Member of the South Carolina House of Representatives from the 24th district
- In office December 1974 – December 1980
- Preceded by: None (district created)
- Succeeded by: David Wilkins

Member of the South Carolina House of Representatives from Greenville County
- In office December 1952 – December 1974
- Preceded by: Clarence E. Clay, Jr.
- Succeeded by: None (districts numbered)

Personal details
- Born: Rex Lyle Carter June 20, 1925 Honea Path, South Carolina, U.S.
- Died: June 9, 2014 (aged 88) Greenville, South Carolina, U.S.
- Party: Democratic
- Spouse: Floride Gulledge
- Children: 4
- Education: Erskine College University of South Carolina

Military service
- Allegiance: United States of America
- Branch/service: United States Coast Guard
- Years of service: 1943 - 1946
- Battles/wars: World War II

= Rex L. Carter =

American lawyer and politician

Rex Lyle Carter (June 20, 1925 - June 9, 2014) was an American lawyer and politician.

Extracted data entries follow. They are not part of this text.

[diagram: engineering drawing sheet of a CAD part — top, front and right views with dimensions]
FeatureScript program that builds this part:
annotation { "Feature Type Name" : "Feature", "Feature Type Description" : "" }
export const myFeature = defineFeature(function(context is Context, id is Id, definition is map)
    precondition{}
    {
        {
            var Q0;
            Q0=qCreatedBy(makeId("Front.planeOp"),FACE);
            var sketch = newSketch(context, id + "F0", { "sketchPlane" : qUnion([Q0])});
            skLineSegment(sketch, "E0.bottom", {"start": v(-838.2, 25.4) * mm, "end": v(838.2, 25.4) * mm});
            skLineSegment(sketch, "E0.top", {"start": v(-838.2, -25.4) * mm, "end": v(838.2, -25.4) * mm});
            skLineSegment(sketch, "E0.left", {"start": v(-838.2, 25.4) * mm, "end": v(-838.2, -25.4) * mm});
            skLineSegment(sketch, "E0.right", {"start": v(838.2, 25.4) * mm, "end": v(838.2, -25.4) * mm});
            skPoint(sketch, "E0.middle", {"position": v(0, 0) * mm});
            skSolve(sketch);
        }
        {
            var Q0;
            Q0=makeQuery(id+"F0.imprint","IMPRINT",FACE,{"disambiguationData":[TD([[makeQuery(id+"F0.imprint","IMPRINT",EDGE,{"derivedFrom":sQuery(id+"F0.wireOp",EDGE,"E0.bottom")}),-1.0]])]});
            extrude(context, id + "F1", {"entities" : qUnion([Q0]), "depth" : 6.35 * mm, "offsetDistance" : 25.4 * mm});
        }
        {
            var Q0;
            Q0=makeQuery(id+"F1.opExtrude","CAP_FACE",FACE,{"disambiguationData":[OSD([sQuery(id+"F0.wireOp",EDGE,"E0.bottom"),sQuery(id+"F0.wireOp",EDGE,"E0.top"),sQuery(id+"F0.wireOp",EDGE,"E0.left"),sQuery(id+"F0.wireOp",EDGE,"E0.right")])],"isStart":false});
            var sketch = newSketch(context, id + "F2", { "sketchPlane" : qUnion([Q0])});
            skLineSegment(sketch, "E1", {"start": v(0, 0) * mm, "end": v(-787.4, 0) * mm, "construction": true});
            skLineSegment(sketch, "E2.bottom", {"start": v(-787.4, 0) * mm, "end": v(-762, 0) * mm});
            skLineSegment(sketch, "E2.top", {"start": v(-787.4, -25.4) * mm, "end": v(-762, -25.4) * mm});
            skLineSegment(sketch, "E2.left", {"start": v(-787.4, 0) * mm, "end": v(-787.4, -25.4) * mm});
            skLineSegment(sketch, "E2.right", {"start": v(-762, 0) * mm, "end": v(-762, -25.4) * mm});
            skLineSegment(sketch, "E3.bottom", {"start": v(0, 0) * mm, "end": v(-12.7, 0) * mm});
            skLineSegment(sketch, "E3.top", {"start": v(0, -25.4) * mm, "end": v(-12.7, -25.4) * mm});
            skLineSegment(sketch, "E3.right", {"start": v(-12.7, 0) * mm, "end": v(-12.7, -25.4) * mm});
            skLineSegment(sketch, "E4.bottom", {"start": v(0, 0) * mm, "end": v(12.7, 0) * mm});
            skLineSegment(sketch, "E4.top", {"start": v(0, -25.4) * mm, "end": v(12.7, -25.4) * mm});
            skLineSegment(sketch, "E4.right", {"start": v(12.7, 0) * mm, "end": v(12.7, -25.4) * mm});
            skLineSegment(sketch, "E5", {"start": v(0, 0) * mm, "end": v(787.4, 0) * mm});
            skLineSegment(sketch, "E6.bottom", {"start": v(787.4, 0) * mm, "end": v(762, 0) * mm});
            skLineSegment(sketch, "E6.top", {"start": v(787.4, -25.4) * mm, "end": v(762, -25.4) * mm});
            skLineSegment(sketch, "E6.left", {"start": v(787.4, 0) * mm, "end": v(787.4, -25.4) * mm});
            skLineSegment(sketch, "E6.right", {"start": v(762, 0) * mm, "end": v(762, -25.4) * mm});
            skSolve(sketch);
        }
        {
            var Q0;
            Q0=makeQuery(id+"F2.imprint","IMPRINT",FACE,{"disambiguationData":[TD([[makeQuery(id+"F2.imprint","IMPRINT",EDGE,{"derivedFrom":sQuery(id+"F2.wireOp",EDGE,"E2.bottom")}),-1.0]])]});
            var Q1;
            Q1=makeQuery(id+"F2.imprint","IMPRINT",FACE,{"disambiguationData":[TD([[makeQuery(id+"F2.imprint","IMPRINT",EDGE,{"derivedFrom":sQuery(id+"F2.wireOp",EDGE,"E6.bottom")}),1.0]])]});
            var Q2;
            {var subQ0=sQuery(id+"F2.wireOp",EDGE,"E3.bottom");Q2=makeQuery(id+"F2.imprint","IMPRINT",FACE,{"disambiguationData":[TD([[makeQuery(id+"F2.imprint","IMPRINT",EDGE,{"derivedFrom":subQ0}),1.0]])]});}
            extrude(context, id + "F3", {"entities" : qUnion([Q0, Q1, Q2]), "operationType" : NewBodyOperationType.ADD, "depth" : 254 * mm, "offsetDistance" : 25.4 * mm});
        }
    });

Born in Honea Path, South Carolina, Anderson County, South Carolina, Carter served in the United States Coast Guard during World War II. He then received his bachelor's degree from Erskine College and then his law degree from University of South Carolina School of Law. Carter then practiced law in Greenville, South Carolina. He served in the South Carolina House of Representatives, as a Democrat, from 1953 until 1980 and was speaker. He died in Greenville, South Carolina.